● EXERCISE DIRECTIONS:
For the data below, the lines that hold "left" should be counted; only the resulting number is expected.
------------------------------------------------------------------------
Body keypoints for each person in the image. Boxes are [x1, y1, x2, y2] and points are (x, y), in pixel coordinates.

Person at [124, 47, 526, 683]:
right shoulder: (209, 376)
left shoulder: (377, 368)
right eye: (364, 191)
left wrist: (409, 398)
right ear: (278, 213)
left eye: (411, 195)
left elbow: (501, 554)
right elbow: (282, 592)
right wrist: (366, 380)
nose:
------------------------------------------------------------------------
● ANSWER TO THE PROBLEM:
4